Mezzanine financing is a layer in the capital stack between senior debt and equity. It’s main purpose it to add leverage (debt) to a deal after primary financing has been arranged. With mezzanine financing, you receive additional capital that reduces the cash you tie up in a real estate project, allowing you to use the cash elsewhere. For example, if you take a hard money loan in which you put down 40% cash, a mezzanine loan can reduce your cash commitment to anywhere from 30% to 0%.
Mezzanine Loan Structure
A second mortgage is subordinated debt with a secondary lien on the property. In contrast, a mezzanine loan is not secured directly by the property. Instead, its secured by a lien on the equity (known as membership interests) of the parent LLC that controls the project. In some cases, mezzanine debt has an equity kicker, such as an option that transforms part of the debt into membership interests through conversion or co-investment rights.
Default Considerations
If a borrower defaults on a mezzanine loan, the lender has an alternative to the standard foreclosure procedure (which can take a year or longer). Instead, the lender can do a rapid foreclosure (usually measured in weeks) on the parent company using the Uniform Commercial Code’s Article 9. In this process, the lender grabs the membership interests of the parent company, after which it assumes ownership of the project property.
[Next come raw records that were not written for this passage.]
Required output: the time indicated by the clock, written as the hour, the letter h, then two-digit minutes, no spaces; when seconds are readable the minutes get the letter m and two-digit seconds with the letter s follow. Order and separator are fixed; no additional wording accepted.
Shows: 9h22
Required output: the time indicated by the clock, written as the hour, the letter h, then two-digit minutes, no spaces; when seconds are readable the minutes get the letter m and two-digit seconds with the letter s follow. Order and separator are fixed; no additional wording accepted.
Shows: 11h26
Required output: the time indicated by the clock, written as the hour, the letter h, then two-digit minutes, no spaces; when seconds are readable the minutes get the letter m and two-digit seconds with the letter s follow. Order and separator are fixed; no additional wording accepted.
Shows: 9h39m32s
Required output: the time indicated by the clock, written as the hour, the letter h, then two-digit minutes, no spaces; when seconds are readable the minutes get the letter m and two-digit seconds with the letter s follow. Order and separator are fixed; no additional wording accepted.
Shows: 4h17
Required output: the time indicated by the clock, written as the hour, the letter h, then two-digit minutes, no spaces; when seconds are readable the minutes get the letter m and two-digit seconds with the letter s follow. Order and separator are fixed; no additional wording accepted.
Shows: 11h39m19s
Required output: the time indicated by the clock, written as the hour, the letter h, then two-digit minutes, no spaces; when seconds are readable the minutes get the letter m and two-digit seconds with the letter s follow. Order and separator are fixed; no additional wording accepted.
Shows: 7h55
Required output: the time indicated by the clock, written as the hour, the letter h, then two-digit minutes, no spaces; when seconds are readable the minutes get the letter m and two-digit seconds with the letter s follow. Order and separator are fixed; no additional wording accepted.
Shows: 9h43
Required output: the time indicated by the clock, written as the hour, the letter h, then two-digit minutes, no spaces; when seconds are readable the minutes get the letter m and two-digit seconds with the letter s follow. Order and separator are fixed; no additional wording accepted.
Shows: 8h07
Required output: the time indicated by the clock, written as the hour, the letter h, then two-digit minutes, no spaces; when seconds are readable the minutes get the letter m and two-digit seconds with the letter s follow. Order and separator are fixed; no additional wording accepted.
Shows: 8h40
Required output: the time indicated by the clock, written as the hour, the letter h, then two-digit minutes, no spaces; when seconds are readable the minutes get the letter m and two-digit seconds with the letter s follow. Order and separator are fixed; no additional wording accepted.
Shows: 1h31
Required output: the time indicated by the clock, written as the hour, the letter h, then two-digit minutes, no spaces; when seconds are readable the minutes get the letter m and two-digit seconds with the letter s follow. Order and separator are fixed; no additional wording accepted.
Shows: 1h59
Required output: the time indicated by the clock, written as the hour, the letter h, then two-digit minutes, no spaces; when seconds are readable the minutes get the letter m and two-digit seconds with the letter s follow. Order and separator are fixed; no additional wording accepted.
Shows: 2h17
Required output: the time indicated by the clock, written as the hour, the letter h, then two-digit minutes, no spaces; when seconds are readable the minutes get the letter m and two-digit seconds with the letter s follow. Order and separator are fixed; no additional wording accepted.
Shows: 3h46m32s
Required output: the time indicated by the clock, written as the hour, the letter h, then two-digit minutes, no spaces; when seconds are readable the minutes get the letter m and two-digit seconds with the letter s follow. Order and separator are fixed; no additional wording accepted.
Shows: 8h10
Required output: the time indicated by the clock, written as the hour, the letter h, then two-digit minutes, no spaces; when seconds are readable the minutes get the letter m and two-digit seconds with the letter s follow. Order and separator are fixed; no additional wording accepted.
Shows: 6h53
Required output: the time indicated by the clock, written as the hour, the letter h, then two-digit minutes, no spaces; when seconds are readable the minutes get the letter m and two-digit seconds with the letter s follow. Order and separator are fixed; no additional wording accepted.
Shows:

Uses of Mezzanine Financing
Mezzanine financing can be an attractive option for these reasons:
- Extracting equity: You can use a mezzanine loan to cash in on a property’s appreciation. This is a useful alternative when refinancing is inconvenient, perhaps due to a lock-out clause or large prepayment penalty.
- Adding value: A mezzanine loan can be used to enhance the value of an existing property. For example, suppose you have a tired office building that is only half occupied. You bought the property a decade ago using a $12.5 million mortgage (with a prohibitive prepayment penalty) of which $6 million balance remains. You might be able to get a $5 million mezzanine loan and use the proceeds, in part, to renovate the property, thereby reducing the vacancy rate to 5% and boosting the property’s value.
- New construction: You might want to limit the amount of cash you tie up in a new construction project. You use mezzanine debt to reduce your cash commitment and increasing your loan-to-value ratio.